1. Reading an essay is not preaching.

2. Reading a sermon is not preaching.

3. The Bible meaning is that of oral instruction, as distinguished from written. ("Kerusso").

4. At present I pass over this, and remark upon pulpit instruction, whether by reading or extempore.

(1) Be quite distinct in announcing your text.

(2) Name and read it twice, and speak to the most remote.

(3) Speak so loud as to be sure that you fill the house.

(4) Watch your articulation, and see that it is quite distinct.

(5) Beware of nasal speaking and avoid it.

(6) Mark, and well adjust the pitch or key of your voice.

(7) Be careful to start right in these respects, and avoid embarrassment in yourself and hearers.

(8) Be sure that you read your text aright.

(9) Also, that you understand it.

(10) Read it deliberately, solemnly, emphatically.

(11) Beware of unnecessary criticism. (Dr. Cox).

(12) Also of all pedantry in preaching.

(13) Be entirely self-possessed, but not careless in manner.

(14) Be full of your subject and empty of yourself.

(15) If full of your subject, you can't conceal it.

(16) If empty of self, you will be unembarrassed.

(17) If empty of self, you will and can attend to your subject.

(18) If full of self, you cannot extemporize.

(20) Also, you cannot read well.

(21) Your devotional exercises will be a failure.

(22) So also will be your preaching. (Smith of Cleveland).

(23) Stand up straight, but do not strut.

(24) Beware of every appearance of vanity: Of your person, looks, learning, writing, speaking, attitude, gestures, voice, language, pronunciation.

(25) Beware of all affectation in the pulpit.

(26) Hide self behind your subject.

(27) This you will naturally do if your heart is right.

(28) Don't begin upon a key that you can't sustain.

(29) Don't bluster, vociferate, or rave. Begin calmly.

******

Exercise:
Transcribe the advice on preaching above word for word, starting with "(26) Hide self" and going on through "rave. Begin calmly.".

[Short-answer chart tasks]
******

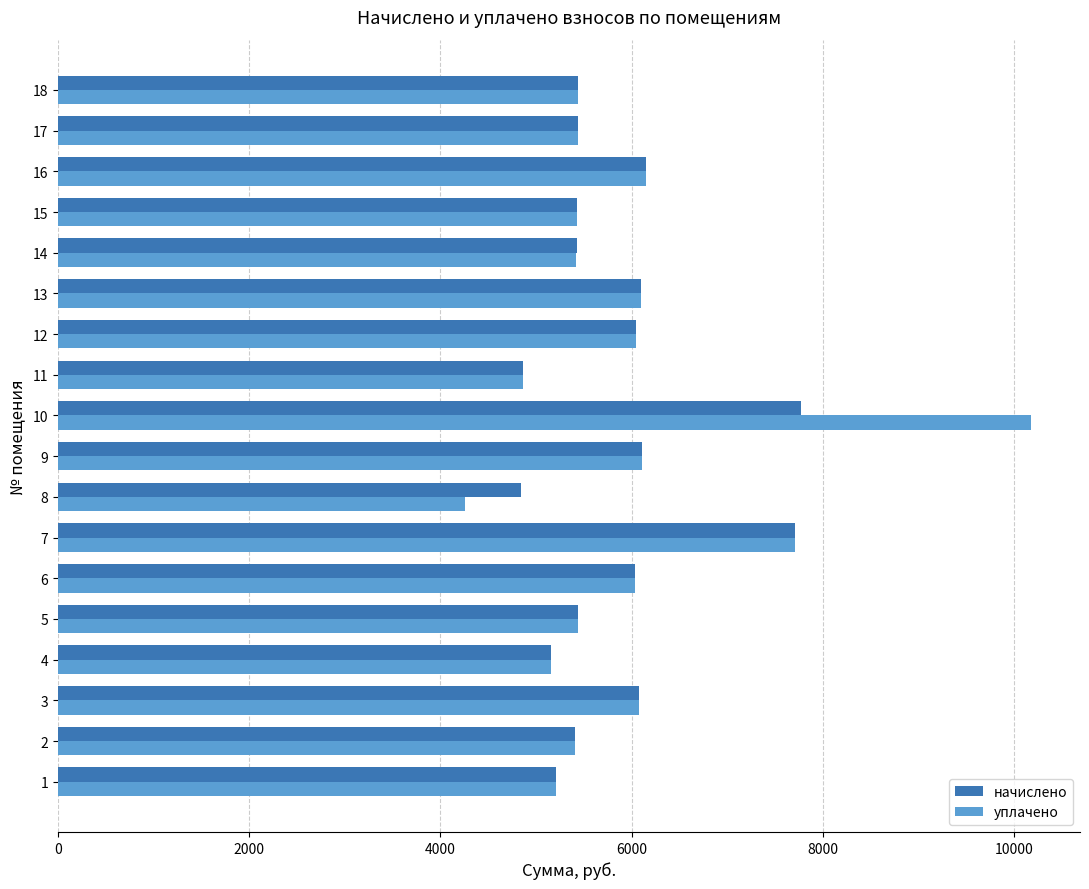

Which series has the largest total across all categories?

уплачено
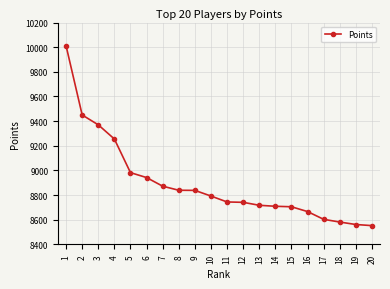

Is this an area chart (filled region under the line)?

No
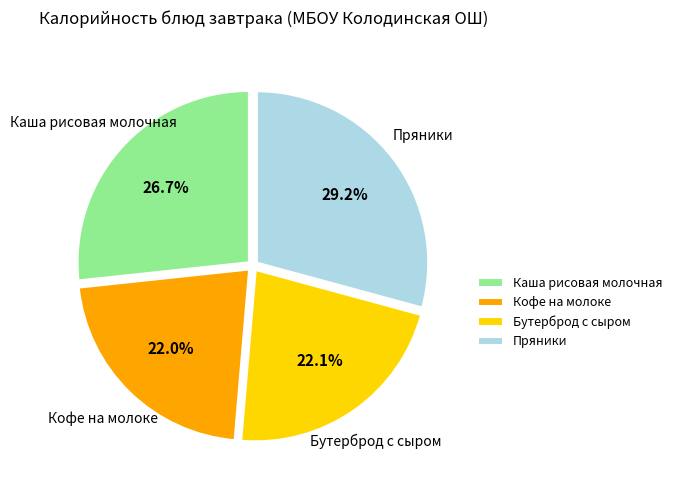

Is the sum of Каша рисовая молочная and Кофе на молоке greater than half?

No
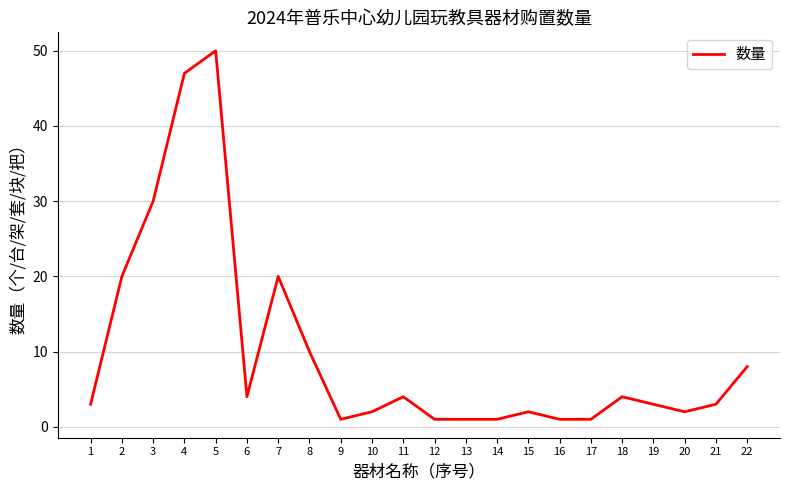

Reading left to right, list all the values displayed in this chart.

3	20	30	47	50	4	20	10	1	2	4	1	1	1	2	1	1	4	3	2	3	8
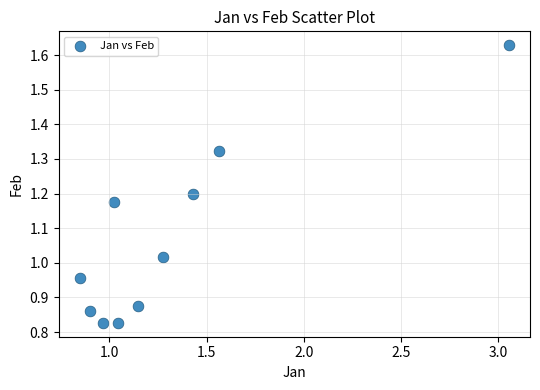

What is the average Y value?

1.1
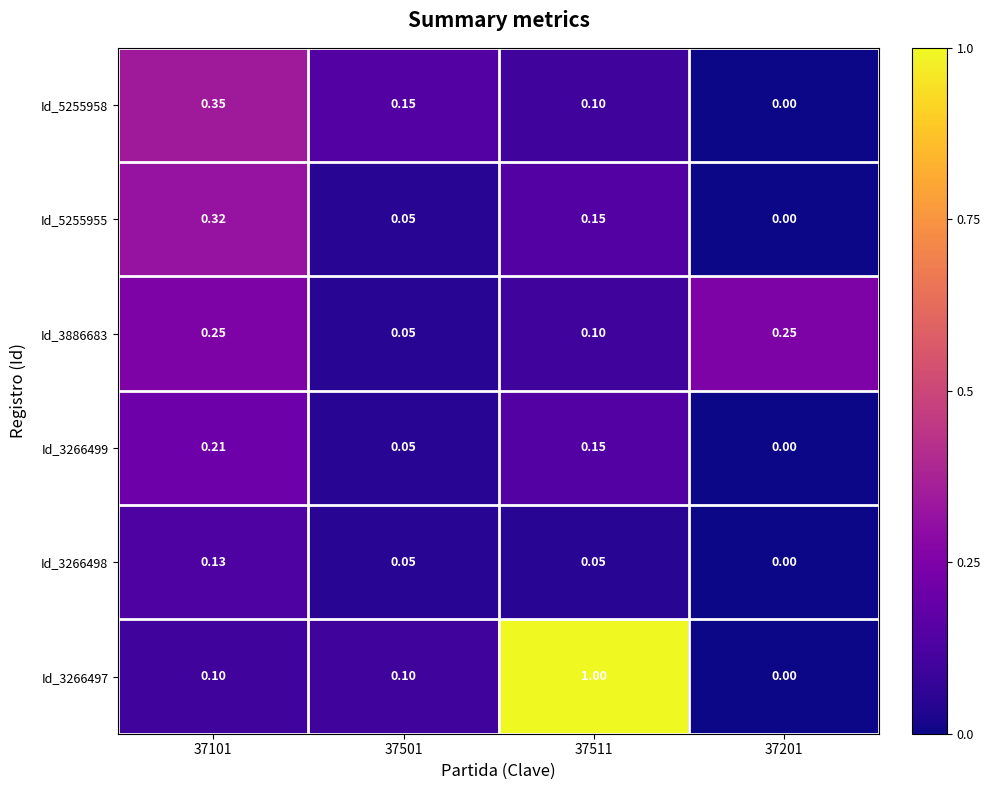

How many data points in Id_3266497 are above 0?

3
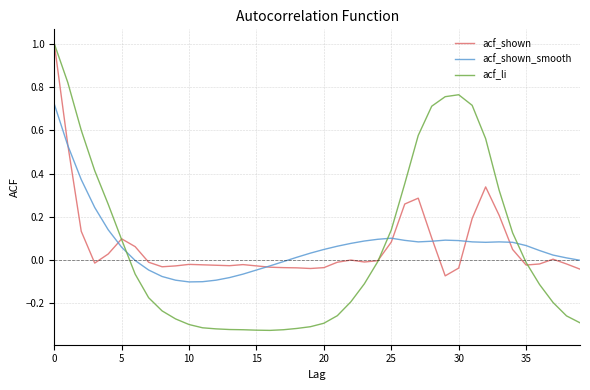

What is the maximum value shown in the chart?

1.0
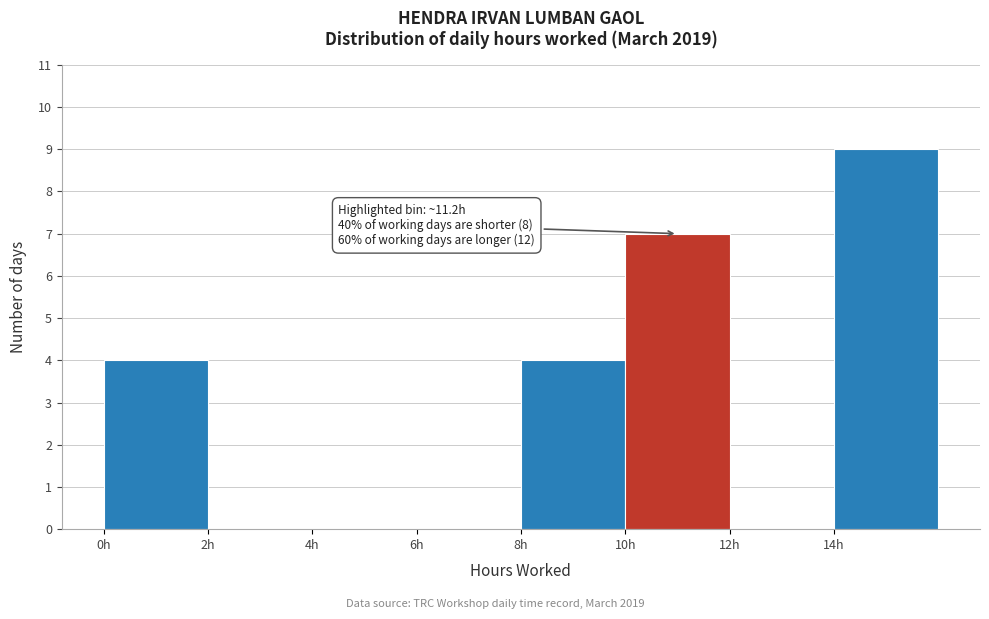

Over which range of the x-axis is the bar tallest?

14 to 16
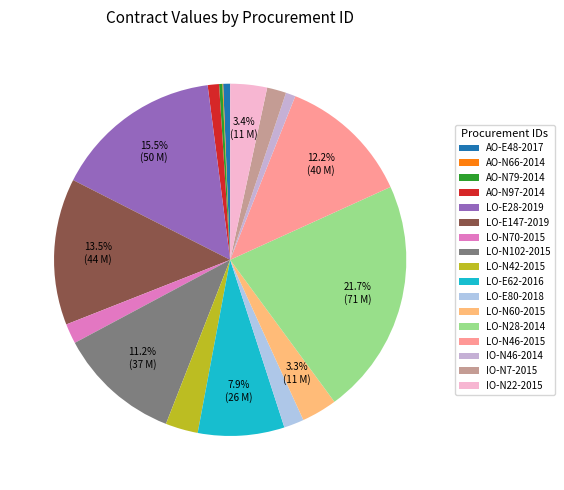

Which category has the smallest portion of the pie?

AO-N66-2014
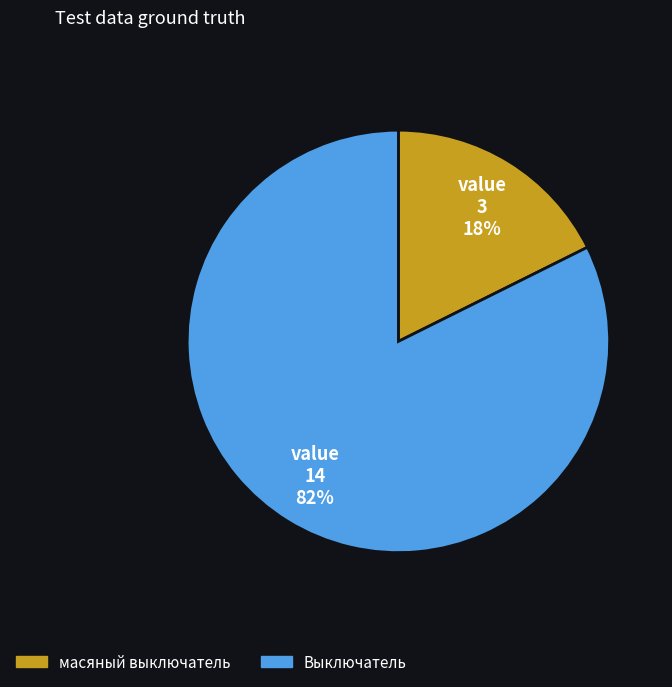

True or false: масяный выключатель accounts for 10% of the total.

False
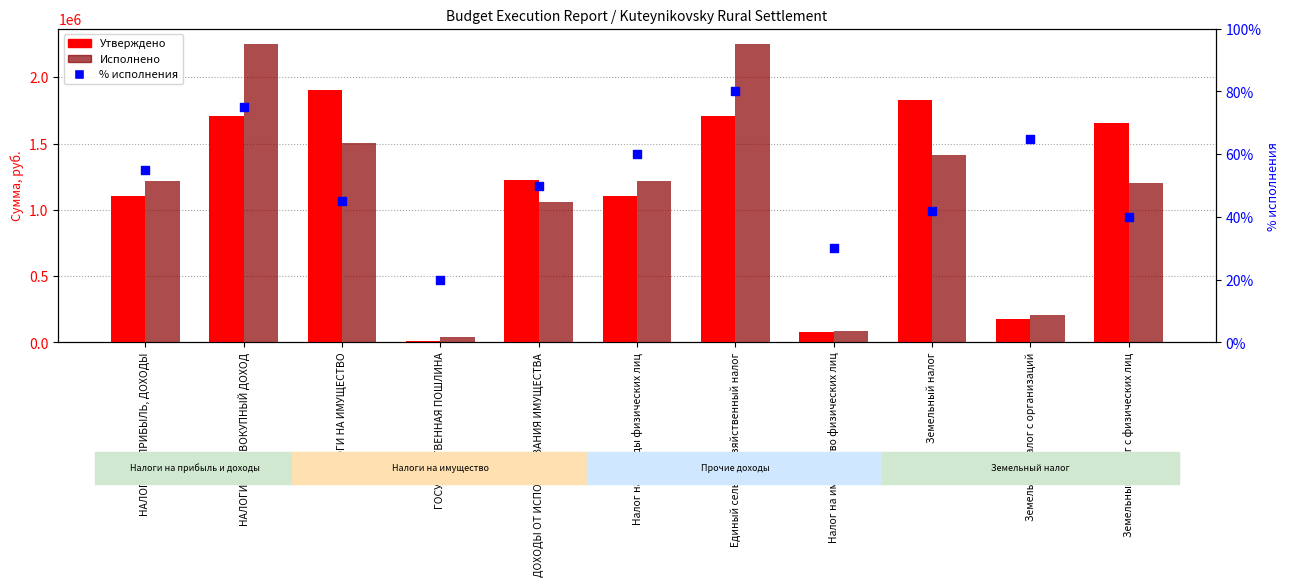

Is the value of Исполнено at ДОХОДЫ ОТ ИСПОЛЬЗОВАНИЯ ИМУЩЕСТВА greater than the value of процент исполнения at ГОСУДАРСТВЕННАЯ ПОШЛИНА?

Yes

******

Answer to this task:
(26) Hide self behind your subject.

(27) This you will naturally do if your heart is right.

(28) Don't begin upon a key that you can't sustain.

(29) Don't bluster, vociferate, or rave. Begin calmly.